▶ [Przedstawione dane]
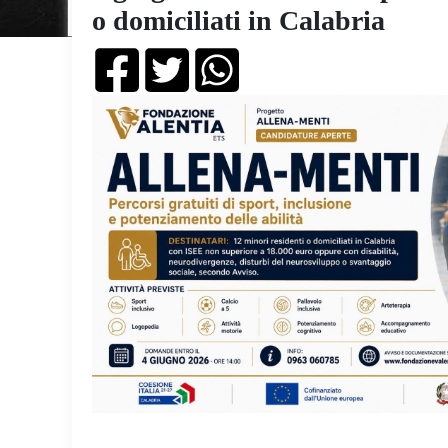
o domiciliati in Calabria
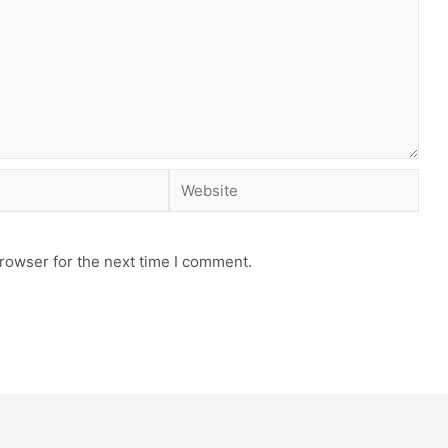
rowser for the next time I comment.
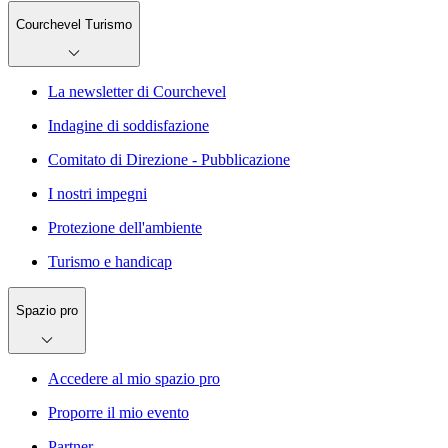
Courchevel Turismo
La newsletter di Courchevel
Indagine di soddisfazione
Comitato di Direzione - Pubblicazione
I nostri impegni
Protezione dell'ambiente
Turismo e handicap
Spazio pro
Accedere al mio spazio pro
Proporre il mio evento
Partner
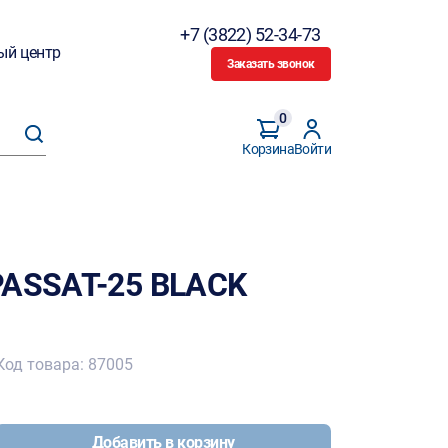
+7 (3822) 52-34-73
ый центр
Заказать звонок
0
Корзина
Войти
PASSAT-25 BLACK
Код товара: 87005
Добавить в корзину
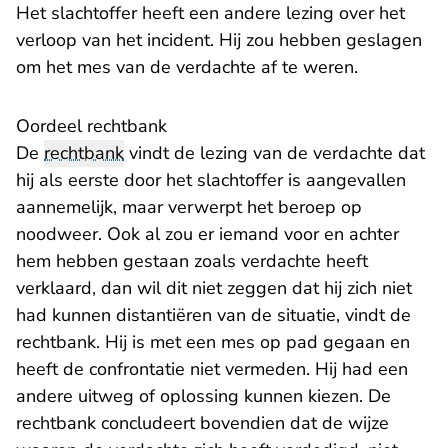
Het slachtoffer heeft een andere lezing over het
verloop van het incident. Hij zou hebben geslagen
om het mes van de verdachte af te weren.
Oordeel rechtbank
De
rechtbank
vindt de lezing van de verdachte dat
hij als eerste door het slachtoffer is aangevallen
aannemelijk, maar verwerpt het beroep op
noodweer. Ook al zou er iemand voor en achter
hem hebben gestaan zoals verdachte heeft
verklaard, dan wil dit niet zeggen dat hij zich niet
had kunnen distantiëren van de situatie, vindt de
rechtbank. Hij is met een mes op pad gegaan en
heeft de confrontatie niet vermeden. Hij had een
andere uitweg of oplossing kunnen kiezen. De
rechtbank concludeert bovendien dat de wijze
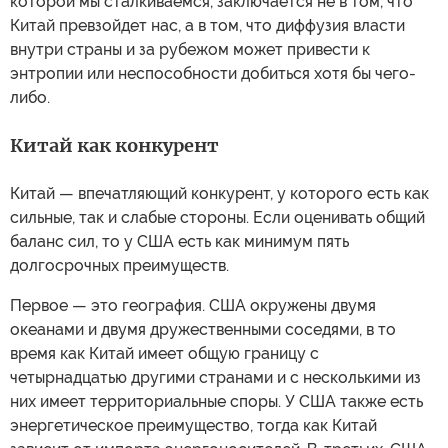
которой мы сталкиваемся, заключается не в том, что
Китай превзойдет нас, а в том, что диффузия власти
внутри страны и за рубежом может привести к
энтропии или неспособности добиться хотя бы чего-
либо.
Китай как конкурент
Китай — впечатляющий конкурент, у которого есть как
сильные, так и слабые стороны. Если оценивать общий
баланс сил, то у США есть как минимум пять
долгосрочных преимуществ.
Первое — это география. США окружены двумя
океанами и двумя дружественными соседями, в то
время как Китай имеет общую границу с
четырнадцатью другими странами и с несколькими из
них имеет территориальные споры. У США также есть
энергетическое преимущество, тогда как Китай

▶ [Zadanie do wykonania]
Powtórz dokładnie wiersze, zaczynając od początku danych i kończąc na wierszu zawierającym „rowser for the next time I comment.”, łącznie z nim. Nie umieszczaj obrazów w odpowiedzi.

▶ [Odpowiedź na zadanie]
o domiciliati in Calabria
rowser for the next time I comment.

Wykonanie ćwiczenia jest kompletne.